My CPU is IvyBridge. Let's consider example from Agner's Fog optimizing_assembly, I mean. 12.6 chapter and the 12.10a example:

    movsd xmm2, [x] 
    movsd xmm1, [one] 
    xorps xmm0, xmm0  
    mov eax, coeff    

    L1:
        movsd xmm3, [eax] ; c[i]
        mulsd xmm3, xmm1  ; c[i]*x^i
        mulsd xmm1, xmm2  ; x^(i+1)
        addsd xmm0, xmm3  ; sum += c[i]*x^i
        add   eax, 8
        cmp eax, coeff_end
        jb L1

And the frontend is not a bottleneck ( it is obvious because of the latency of multiplication).

We have two loop-carried dependency ( I skipped add eax, 8): 1. mulsd xmm1, xmm2 latency of 5 cycles 2. addsd xmm0, xmm3 latency of 3 cycles

Btw, I have a proble to decide: Should I sum up ( 5 + 3 = 8) or to get the greatest, i.e. 5 cycle?

I've tested it for 10000000 elements array. And it takes 6.7 cycle per iteration ( according to perf) and 5.9 cycles per iteration according to Agners' tool.

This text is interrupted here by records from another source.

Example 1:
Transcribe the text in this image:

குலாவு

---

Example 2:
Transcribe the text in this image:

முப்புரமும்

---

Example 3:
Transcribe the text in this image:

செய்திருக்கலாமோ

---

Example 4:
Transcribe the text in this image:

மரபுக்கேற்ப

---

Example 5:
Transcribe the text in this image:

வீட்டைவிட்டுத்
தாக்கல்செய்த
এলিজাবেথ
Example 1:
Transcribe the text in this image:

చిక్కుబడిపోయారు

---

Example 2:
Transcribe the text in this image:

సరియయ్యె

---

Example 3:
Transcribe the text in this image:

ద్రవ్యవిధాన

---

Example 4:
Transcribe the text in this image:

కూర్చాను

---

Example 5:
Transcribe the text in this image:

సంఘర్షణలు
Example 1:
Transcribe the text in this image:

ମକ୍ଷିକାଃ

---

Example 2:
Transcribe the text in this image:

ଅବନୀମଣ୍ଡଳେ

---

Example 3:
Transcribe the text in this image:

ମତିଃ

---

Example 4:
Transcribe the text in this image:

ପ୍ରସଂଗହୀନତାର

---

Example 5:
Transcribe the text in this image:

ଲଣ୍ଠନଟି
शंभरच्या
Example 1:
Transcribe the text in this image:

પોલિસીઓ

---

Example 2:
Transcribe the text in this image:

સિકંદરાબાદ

Please explain why it does take 6/7 cycles instead of just 5 cycles?

1
You can't ignore the cost of loading the data from RAM.Hans Passant
Can you try to write more useful question titles? "Loop too slow" doesn't tell anyone anything except that you should have used the [optimization] or [performance] tags. Some of your previous questions have had really terrible titles, too, like "Too much cycles".Peter Cordes
Looks like the longest loop-carried dep chain is the mulsd xmm1, xmm2. Next iteration's mul can start before this iteration's addsd finishes, because it doesn't depend on xmm0. The other instructions depend on that loop-carried mul chain, but they fork off a separate dep chain for each iteration (except for the addsd, which is also loop-carried, but lower latency).Peter Cordes
Thanks :). I improved my post :)Gilgamesz

1 Answers

1
votes

Probably resource conflicts are sometimes delaying the loop-carried mulsd. uop scheduling chooses oldest-first (out of uops that have their inputs ready), not critical-path-first, so the mulsd xmm3, xmm1 probably steals the execution port and delays the loop-carried mulsd xmm1, xmm2 by a cycle occasionally.

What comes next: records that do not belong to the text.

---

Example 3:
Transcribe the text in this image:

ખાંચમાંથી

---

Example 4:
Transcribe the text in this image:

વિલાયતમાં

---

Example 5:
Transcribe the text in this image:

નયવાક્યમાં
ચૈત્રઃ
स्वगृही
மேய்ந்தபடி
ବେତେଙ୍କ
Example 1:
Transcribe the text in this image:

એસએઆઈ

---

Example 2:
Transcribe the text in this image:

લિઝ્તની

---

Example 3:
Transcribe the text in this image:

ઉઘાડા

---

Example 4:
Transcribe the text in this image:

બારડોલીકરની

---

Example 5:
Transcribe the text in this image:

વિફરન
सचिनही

There are probably also occasional pipeline stalls from cache misses, since hardware prefetching doesn't work across page boundaries. Test for this by putting an outer repeat-loop around an inner loop over ~128kiB of data (1/2 L2 cache size).

prefetch should have no problem keeping up with your loop normally, though: One 64b load per 5 cycles is about 1/5th of main memory bandwidth.

You could also use float instead of double


Does your data have any denormals? Those are slow (but NaN isn't, with SSE).